After touring around Japan, we returned to Tokyo for the rest of our vacation. While we were gone there was a snow storm in Tokyo causing a traffic mess, and they felt an earthquake located near by Fukushima. But when we returned, everything looked exactly the same as before our tour. We decided to visit a ward called Shibuya and see the sights over there.
Shibuya crossing is known from many different movies, and easily found since it is located right in front of the Shibuya Station. It is a scramble crossing where the traffic lights stop vehicles in order to let pedestrian walk across the walkways coming from many different directions. Thousands of tourist come to experience this cross road so it is always full of people.
YOYOGI PARK AND THE ROCKABILLY DANCERS
Yoyogi Park is one the most beautiful parks in Tokyo. It is easy to find if you just take a train to Harajuku Station and then follow the crowds to the park. The most famous sight in the park is Meiji Shrine. This park feels very peacefull since it is full of huge trees which were brought from different parts of Japan. During the spring it is also a popular place to experience cherry blossoms.
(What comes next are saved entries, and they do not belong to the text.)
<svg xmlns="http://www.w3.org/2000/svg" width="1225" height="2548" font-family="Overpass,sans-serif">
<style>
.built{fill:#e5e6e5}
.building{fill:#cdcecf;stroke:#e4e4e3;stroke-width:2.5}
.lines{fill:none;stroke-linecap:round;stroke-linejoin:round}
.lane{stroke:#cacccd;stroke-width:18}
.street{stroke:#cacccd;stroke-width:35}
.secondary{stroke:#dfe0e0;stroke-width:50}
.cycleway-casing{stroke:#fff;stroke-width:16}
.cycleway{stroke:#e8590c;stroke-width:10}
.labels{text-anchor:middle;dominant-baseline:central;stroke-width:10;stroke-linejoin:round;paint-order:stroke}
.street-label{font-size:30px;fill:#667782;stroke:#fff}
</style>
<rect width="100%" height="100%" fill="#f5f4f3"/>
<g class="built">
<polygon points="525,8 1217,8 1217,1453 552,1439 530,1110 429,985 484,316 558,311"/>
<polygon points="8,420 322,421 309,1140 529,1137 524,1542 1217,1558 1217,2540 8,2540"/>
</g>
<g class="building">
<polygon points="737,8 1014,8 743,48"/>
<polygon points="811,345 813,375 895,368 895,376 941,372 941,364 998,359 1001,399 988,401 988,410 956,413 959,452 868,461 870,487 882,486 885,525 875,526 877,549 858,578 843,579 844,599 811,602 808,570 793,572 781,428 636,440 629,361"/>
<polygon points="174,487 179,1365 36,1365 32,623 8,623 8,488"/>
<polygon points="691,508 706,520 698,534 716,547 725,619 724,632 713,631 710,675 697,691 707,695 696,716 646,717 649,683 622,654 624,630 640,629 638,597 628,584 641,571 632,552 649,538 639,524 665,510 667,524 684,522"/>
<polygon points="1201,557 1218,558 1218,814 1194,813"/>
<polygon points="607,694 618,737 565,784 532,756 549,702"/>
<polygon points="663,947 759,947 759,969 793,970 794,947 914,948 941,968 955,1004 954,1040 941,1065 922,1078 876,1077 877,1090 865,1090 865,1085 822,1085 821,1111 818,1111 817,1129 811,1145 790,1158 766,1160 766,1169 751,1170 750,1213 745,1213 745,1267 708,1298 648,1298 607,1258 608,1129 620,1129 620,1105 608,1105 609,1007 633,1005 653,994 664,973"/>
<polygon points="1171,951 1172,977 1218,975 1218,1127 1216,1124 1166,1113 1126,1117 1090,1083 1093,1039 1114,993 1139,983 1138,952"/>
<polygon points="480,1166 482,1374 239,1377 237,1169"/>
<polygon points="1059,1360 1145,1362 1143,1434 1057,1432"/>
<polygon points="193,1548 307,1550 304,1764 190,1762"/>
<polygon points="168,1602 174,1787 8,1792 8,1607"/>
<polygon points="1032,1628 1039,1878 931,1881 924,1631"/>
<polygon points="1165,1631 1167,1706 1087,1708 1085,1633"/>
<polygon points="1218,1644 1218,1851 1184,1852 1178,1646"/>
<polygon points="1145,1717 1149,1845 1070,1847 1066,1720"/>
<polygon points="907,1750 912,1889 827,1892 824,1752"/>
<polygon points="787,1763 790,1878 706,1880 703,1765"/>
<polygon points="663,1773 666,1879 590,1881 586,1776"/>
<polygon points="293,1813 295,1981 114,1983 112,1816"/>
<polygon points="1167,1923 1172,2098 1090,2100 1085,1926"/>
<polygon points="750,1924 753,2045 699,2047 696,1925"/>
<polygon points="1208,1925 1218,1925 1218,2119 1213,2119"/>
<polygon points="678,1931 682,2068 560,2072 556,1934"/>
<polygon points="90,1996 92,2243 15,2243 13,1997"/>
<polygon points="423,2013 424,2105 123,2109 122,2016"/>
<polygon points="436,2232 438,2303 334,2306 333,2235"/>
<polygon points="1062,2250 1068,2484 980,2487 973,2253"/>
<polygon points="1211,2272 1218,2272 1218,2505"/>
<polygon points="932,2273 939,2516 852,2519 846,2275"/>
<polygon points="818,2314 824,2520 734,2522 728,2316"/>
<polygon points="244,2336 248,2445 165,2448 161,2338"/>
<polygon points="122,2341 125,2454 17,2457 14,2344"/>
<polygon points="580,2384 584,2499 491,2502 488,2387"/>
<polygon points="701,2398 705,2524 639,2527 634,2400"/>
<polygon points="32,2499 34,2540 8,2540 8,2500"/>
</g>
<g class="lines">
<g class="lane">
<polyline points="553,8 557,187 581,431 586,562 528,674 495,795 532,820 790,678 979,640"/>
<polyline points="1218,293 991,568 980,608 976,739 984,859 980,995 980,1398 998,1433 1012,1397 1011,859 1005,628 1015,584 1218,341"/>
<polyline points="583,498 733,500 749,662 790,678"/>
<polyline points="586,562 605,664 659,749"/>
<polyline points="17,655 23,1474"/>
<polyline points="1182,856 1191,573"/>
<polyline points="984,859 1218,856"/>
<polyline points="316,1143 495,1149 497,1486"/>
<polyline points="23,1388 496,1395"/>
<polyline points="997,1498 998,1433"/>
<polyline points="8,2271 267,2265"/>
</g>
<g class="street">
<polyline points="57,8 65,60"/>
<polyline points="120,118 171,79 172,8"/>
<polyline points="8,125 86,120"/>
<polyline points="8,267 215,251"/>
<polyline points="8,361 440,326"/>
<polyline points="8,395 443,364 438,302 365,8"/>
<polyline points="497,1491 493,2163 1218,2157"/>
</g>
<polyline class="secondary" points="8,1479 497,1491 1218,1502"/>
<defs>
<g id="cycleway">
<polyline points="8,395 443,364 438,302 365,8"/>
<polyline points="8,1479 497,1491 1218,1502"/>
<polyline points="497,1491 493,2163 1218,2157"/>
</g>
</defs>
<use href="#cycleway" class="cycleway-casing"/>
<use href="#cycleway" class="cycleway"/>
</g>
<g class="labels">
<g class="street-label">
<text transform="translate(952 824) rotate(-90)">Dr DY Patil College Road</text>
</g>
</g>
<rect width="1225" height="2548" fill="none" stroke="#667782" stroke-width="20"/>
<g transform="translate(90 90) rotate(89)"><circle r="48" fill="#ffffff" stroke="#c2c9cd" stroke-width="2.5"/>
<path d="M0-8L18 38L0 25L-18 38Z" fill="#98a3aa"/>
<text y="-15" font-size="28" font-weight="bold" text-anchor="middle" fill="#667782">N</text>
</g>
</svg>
Close to Meiji Shrine you will see colourful Sake barrels. Japanese Sake producers donate these barrels every year in honor of the emperor Meiji and the shrine.
Every Sunday the rockabilly dancers gather together at Yoyogi Park. They look like they are straight from the 1950's and they dance in the park for hours. It is fun to watch them, and they don't mind if you take some pictures or videos of them. You might also see some girls dressed in 1950's clothes cheering on the side. You can find the rockabilly dancers when you arrive from Harajuku Station if you just keep walking along the park fence. They are in a little square behind a corner.
Meiji Shrine is actually inside Yoyogi Park, but it deserves to be mentioned separately. This shrine is dedicated to emperor Meiji and it was first built in 1920. The shrine was destroyed in World War II and the current buildings are from 1958.
If you want to follow shinto tradition, you can wash your hands and your mouth at the purification trough located behind the torii gate. To get the water you will use the little wooden ladle provided. By the shrine you can either write your prayer on a wooden plate (Ema) and then leave them at the shrine, or get a paper Omikuji (a fortune telling paper) and tie it to a tree. This way your fortune should follow you. You can also make a prayer by throwing a coin in the offering box at the shrine. After that you ring the bell a couple times, take a step back, bow twice and clap twice when the coin falls into the box. Many big shrines have detailed guides on what to do there.
On Sundays it is common to see a shinto wedding ceremony at Meiji Shrine. We saw two wedding couples on our short visit.
Shibuya is known for it's big department stores and shopping opportunities. Right from exiting the Shibuya Station you will see all the neon lights of the stores. If you are not interested in shopping, at least you should visit Yoyogi Park in Shibuya.
We ate our lunch at Monster Cafe in Harajuku. It was such a unique experience! I wrote more about it on Crazy Cafés of Japan -post. I wouldn't recommend it because of it's food but if you want to see something totally different and strange, you should try it out. Our 4 year old especially was fascinated about this colourful cafe.